### TASK INSTRUCTIONS
Every single entry must be restated word for word.

** Opening STUDY MATERIAL block **

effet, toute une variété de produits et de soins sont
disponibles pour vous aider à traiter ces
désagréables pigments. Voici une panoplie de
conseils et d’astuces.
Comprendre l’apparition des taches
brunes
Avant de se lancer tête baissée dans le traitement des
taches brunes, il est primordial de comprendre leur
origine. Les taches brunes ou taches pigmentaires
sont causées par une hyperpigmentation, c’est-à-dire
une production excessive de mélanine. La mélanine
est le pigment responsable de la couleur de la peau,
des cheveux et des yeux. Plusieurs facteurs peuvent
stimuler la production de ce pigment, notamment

** Closing STUDY MATERIAL block **

### SOLUTION TO THIS TASK
effet, toute une variété de produits et de soins sont
disponibles pour vous aider à traiter ces
désagréables pigments. Voici une panoplie de
conseils et d’astuces.
Comprendre l’apparition des taches
brunes
Avant de se lancer tête baissée dans le traitement des
taches brunes, il est primordial de comprendre leur
origine. Les taches brunes ou taches pigmentaires
sont causées par une hyperpigmentation, c’est-à-dire
une production excessive de mélanine. La mélanine
est le pigment responsable de la couleur de la peau,
des cheveux et des yeux. Plusieurs facteurs peuvent
stimuler la production de ce pigment, notamment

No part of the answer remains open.